今日は、クィーンのヴォーカリストだったフレディ・マーキュリーが主人公の映画「ボヘミアン・ラプソディ」を見てきた。

クィーンのファンというのはおそらく俺より一世代くらい下の人たちであり、正直、彼らのレコードやCDを購入したことは一度もない。したがって、この作品も見るつもりは無かったのだが、世界中で異例の大ヒットを記録しているというニュースに好奇心がムズムズ。まあ、別にクィーンが嫌いな訳じゃないし、むしろ音楽映画は大好物ということで、妻&娘が「くるみ割り人形と秘密の王国」を見ている隙に一人でこっそり観賞。

さて、ストーリーは、“パキ”と呼ばれて世間からからかわれていた少年フレディがロック・バンドを結成して世界的な人気者になっていくというもの。その後、ソロ活動なんかの影響もあってバンドは解散状態に追い込まれてしまうものの、自分の非を悟った彼がメンバーに詫びを入れて再始動。歴史的コンサート「LIVE AID」に出演して華麗なる復活を遂げる…

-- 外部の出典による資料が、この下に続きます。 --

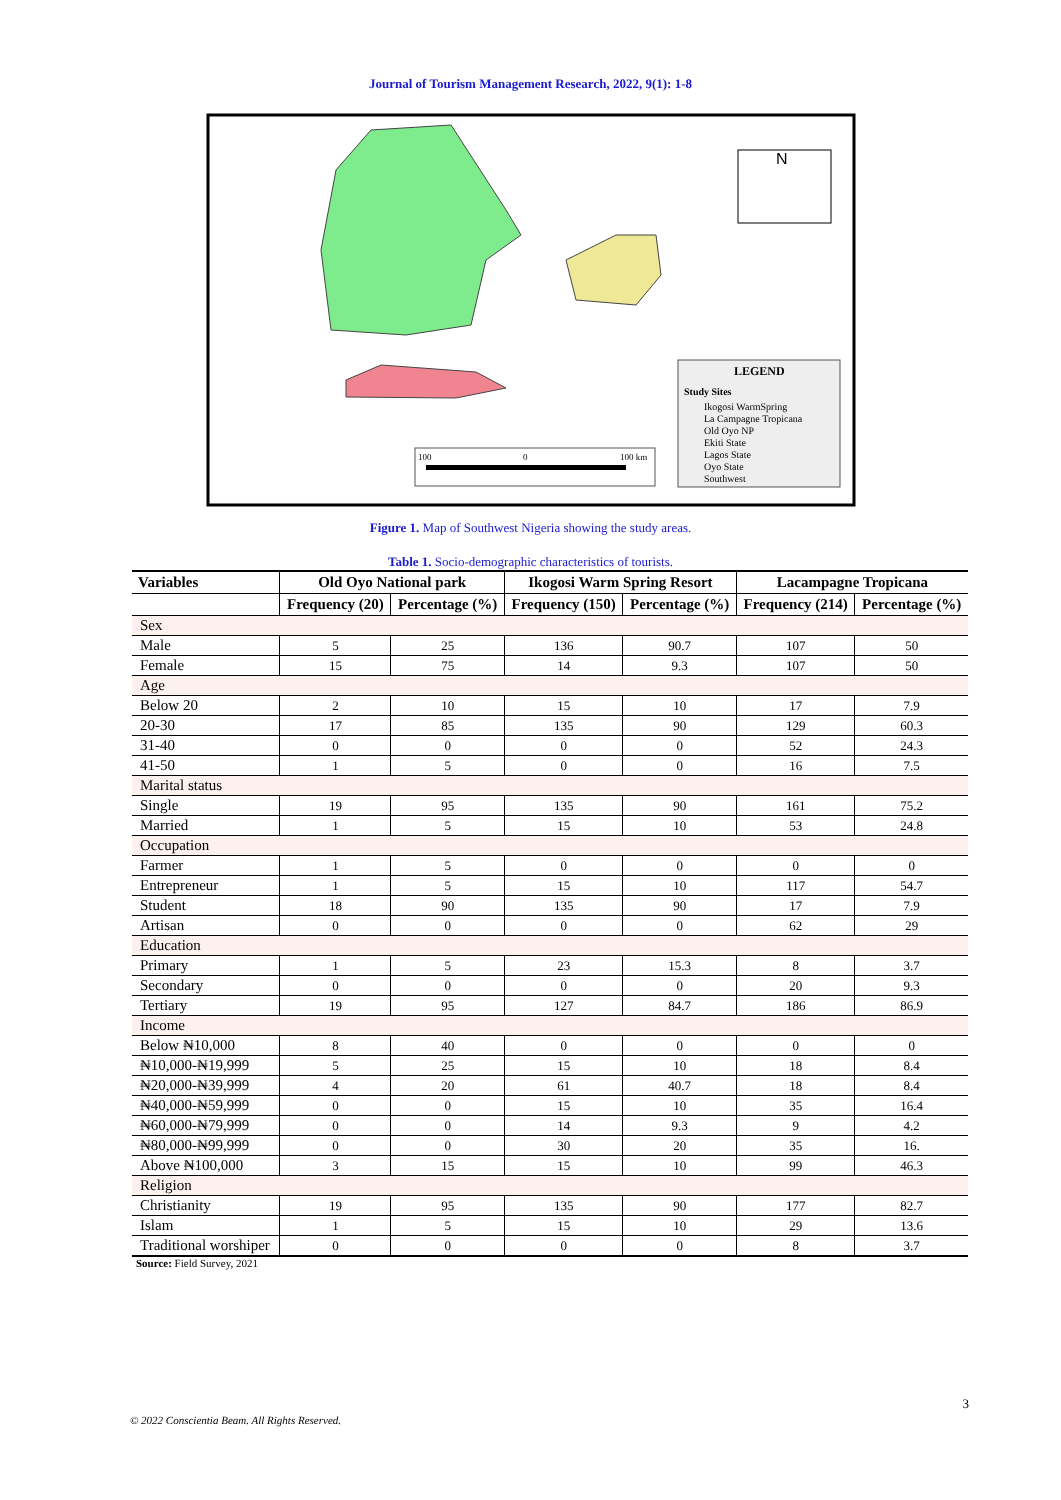Journal of Tourism Management Research, 2022, 9(1): 1-8
N
LEGEND
Study Sites
Ikogosi WarmSpring
La Campagne Tropicana
Old Oyo NP
Ekiti State
Lagos State
Oyo State
Southwest
100
0
100 km
Figure 1. Map of Southwest Nigeria showing the study areas.
Table 1. Socio-demographic characteristics of tourists.
| Variables | Old Oyo National park | | Ikogosi Warm Spring Resort | | Lacampagne Tropicana | |
| --- | --- | --- | --- | --- | --- | --- |
| | Frequency (20) | Percentage (%) | Frequency (150) | Percentage (%) | Frequency (214) | Percentage (%) |
| Sex | | | | | | |
| Male | 5 | 25 | 136 | 90.7 | 107 | 50 |
| Female | 15 | 75 | 14 | 9.3 | 107 | 50 |
| Age | | | | | | |
| Below 20 | 2 | 10 | 15 | 10 | 17 | 7.9 |
| 20-30 | 17 | 85 | 135 | 90 | 129 | 60.3 |
| 31-40 | 0 | 0 | 0 | 0 | 52 | 24.3 |
| 41-50 | 1 | 5 | 0 | 0 | 16 | 7.5 |
| Marital status | | | | | | |
| Single | 19 | 95 | 135 | 90 | 161 | 75.2 |
| Married | 1 | 5 | 15 | 10 | 53 | 24.8 |
| Occupation | | | | | | |
| Farmer | 1 | 5 | 0 | 0 | 0 | 0 |
| Entrepreneur | 1 | 5 | 15 | 10 | 117 | 54.7 |
| Student | 18 | 90 | 135 | 90 | 17 | 7.9 |
| Artisan | 0 | 0 | 0 | 0 | 62 | 29 |
| Education | | | | | | |
| Primary | 1 | 5 | 23 | 15.3 | 8 | 3.7 |
| Secondary | 0 | 0 | 0 | 0 | 20 | 9.3 |
| Tertiary | 19 | 95 | 127 | 84.7 | 186 | 86.9 |
| Income | | | | | | |
| Below ₦10,000 | 8 | 40 | 0 | 0 | 0 | 0 |
| ₦10,000-₦19,999 | 5 | 25 | 15 | 10 | 18 | 8.4 |
| ₦20,000-₦39,999 | 4 | 20 | 61 | 40.7 | 18 | 8.4 |
| ₦40,000-₦59,999 | 0 | 0 | 15 | 10 | 35 | 16.4 |
| ₦60,000-₦79,999 | 0 | 0 | 14 | 9.3 | 9 | 4.2 |
| ₦80,000-₦99,999 | 0 | 0 | 30 | 20 | 35 | 16. |
| Above ₦100,000 | 3 | 15 | 15 | 10 | 99 | 46.3 |
| Religion | | | | | | |
| Christianity | 19 | 95 | 135 | 90 | 177 | 82.7 |
| Islam | 1 | 5 | 15 | 10 | 29 | 13.6 |
| Traditional worshiper | 0 | 0 | 0 | 0 | 8 | 3.7 |
Source: Field Survey, 2021
3
© 2022 Conscientia Beam. All Rights Reserved.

そんなシナリオはバンド物の王道ともいうべき内容であり、悪く言うと新鮮味は皆無。まあ、インド系難民の子どもで多歯症、さらにはゲイ&AIDSという運命を背負わされたフレディ君の生涯はなかなか大変なものだったのだろうが、あの格好でステージに立っていた彼が自分の性的指向のことであんなに悩んでいたというのは少々理解に苦しむ。

また、クィーンの他のメンバーも本作の製作に積極的に関与しているらしいのだが、自分たちのプライベートは棚に上げておいて、フレディ君の私生活ばかりを赤裸々に描きだすというのはちょっとズルイよね。“死人に口なし”ではないが、弁解の機会も与えられないまま、自らの虚像が商売のネタにされ続けることについて、彼ならどう思うだろうか。

しかし、結果的に言えば、観客にクィーンの数々のヒット曲を楽しんで頂くためにはそんな単純なシナリオがピッタリだったようであり、今まで“鈍重”というイメージしか持っていなかった「伝説のチャンピオン」の絶唱シーンにちょっぴり感動してしまったのは自分でも意外。監督の途中交替などのトラブルがあったらしいが、これって最初から狙っていたことなんだろうか。

ということで、作品自体はなかなか楽しく拝見させて頂いた訳であるが、本作の成功によってフレディ・マーキュリーの“伝説化”に拍車が掛かるのはまず間違いのないところ。ジョン・レノンもそうだったのだが、同時代に活躍した多くのロック・ミュージシャンに比較して、彼らだけが天才だったかのように持て囃されるのは、正直、納得いかないところが無きにしも非ず、です。